A due oceani e un po’ di terra, c’ eravamo noi, con il cuore spezzato, e un dubbio persistente  su una nuova felicità.  “Mamma,  gli vorrò  bene a questo fratellino? Saprò farlo ancora?” Non ricordo la risposta, sarà  stata rassicurante, ma, in un cassetto della memoria, ho netta la sensazione da cui nasceva la domanda. Avevo amato profondamente il mio fratellino Dominic, uno scricciolo istrionico, con un sorriso travolgente e il cuore che non sapeva seguirne l’ entusiasmo, la sua morte aveva squarciato la serenità  che avevo ricostruito, un brutale risveglio dal sogno di aver lasciato il dolore nell’aeroporto, tra le braccia di mia madre e il sorriso emozionato di mio padre. Quando ci siamo incontrati, non eravamo l’ incastro che serviva; consapevolezza dolente, che mi è costata lacrime e uno sguardo implacabile su ciò  che è  stato, per sapere  vederci senza il filtro  dell’ amore che, innegabilmente  ci abbiamo messo tutti. Ma l’ amore non basta, e non è  bastato. Eravamo dolori e fatiche sotto l’ entusiasmo, e ci abbiamo creduto, noi almeno di certo, che si potesse colmare un vuoto senza prima attraversarlo ma riempiendolo di nuovo. Non per sostituire, questo non è  accaduto e non era nelle intenzioni, ma, ingenui di emozioni, ci siamo tuffati in alto mare senza saper nuotare e senza salvagente.  Eppure, siamo diventati famiglia, e per otto anni siamo cambiati, cresciuti, scontrati, quei dolori sommersi tornavano fuori a balzi, forse chiedevano attenzione ma non potevamo, troppa energia serviva per tenere insieme quattro felicità  da rimettere in piedi, cercando un accordo comune. Non saprò  mai se tu lo sentissi, e come, tutto questo amore, forse si, mi piace pensarlo, anche se non poteva essere sufficiente alle tue ferite.

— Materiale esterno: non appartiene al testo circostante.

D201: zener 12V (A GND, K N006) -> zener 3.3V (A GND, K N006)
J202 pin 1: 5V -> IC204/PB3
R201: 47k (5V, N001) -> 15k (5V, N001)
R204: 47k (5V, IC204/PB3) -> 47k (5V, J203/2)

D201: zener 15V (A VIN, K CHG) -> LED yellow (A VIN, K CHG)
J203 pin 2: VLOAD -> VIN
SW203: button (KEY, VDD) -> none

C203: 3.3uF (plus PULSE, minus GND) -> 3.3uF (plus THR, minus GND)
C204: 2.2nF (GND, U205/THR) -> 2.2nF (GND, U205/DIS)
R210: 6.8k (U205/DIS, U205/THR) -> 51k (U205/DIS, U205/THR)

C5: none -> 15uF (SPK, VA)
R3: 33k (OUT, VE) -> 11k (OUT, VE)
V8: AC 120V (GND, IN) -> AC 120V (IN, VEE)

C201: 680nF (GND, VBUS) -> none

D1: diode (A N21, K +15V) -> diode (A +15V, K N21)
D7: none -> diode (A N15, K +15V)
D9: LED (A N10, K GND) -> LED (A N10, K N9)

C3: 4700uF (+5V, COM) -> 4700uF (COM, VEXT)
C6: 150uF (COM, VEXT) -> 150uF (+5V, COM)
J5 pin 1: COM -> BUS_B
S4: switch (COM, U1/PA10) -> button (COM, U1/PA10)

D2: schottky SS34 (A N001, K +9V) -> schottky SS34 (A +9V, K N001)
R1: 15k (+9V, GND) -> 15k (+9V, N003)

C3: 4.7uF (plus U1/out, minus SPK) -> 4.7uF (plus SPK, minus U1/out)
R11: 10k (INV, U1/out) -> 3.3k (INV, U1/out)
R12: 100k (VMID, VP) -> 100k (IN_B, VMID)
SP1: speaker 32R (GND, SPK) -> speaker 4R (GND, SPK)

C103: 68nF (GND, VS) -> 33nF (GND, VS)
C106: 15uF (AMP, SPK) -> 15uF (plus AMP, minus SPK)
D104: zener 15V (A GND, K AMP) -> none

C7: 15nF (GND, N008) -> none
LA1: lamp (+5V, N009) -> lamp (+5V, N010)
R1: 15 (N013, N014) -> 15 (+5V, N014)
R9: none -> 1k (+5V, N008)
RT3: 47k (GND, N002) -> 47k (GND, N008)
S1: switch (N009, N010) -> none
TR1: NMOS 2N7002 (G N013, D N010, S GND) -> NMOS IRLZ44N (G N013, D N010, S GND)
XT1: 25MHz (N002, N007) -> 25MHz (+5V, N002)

C’ erano una volta, mostri e fantasmi  di un passato che, nei ricordi di adolescente impaurito, si tramutavano in realtà  idilliaca  e perduta o in buchi neri così  vicini da poterli toccare. E infatti, ti ci sei trovato sul ciglio, e guardandoci dentro, ne sei stato inghiottito, senza sperimentare che dai gorghi dell’ anima si può  uscire, con fatica e dolore ma rinascendo  consapevoli e grati di poter scegliere una felicità  luminosa. Ma sedici anni sono pochi, se il buco nero lo si porta dentro, per poter vedere oltre la tempesta.

Mancava un mese ai miei diciotto anni, quando una telefonata mi spezzò  la normalità. Il pozzo fu ancora più  profondo, vischioso e scuro, mi ritrovai ad annaspare sul fondo,  fino al punto in  cui seppi, che scavando oltre non si poteva tornare indietro. E risalii.

Ci sono io, adesso, che ho nuotato nel mio abisso, l’ ho guardato  e, riconoscendolo, gli ho fatto spazio. Non desidero più  cancellarlo, mi abiterà  sempre, ma si fa addolcire dalla felicità  che ho scelto per me. Ogni tanto deve uscire fuori, si prende qualche ora di malinconia, qualche lacrima, per sapere che non lo nego; poi lascia il passo a manine sporche, sorrisi grandi, e abbracci stretti dei due ometti, quando tutti insieme balliamo in cucina, e posso essere mamma e bimba, danzando sulla pioggia, perché  so, che dietro le nuvole, c’ è  sempre luce.

3 pensieri riguardo “C’ eri una volta…

  1. Devi, arrivo con molto ritardo a confrontarmi con quanto hai scritto e forse non è un caso. Prima di tutto un grazie per avere condiviso tanto. Tremende le perdite che ti hanno toccato, ma dono preziosissimo la chiave di lettura che hai saputo individuare: Il dolore va attraversato, prima che l’anima possa diventare veramente ricettiva dell’affetto che riceve e permettersi di rimetterlo in circolo…e forse, allora, tutto quello che é stato imprigionato può investire, contagiandolo, chi sta vicino.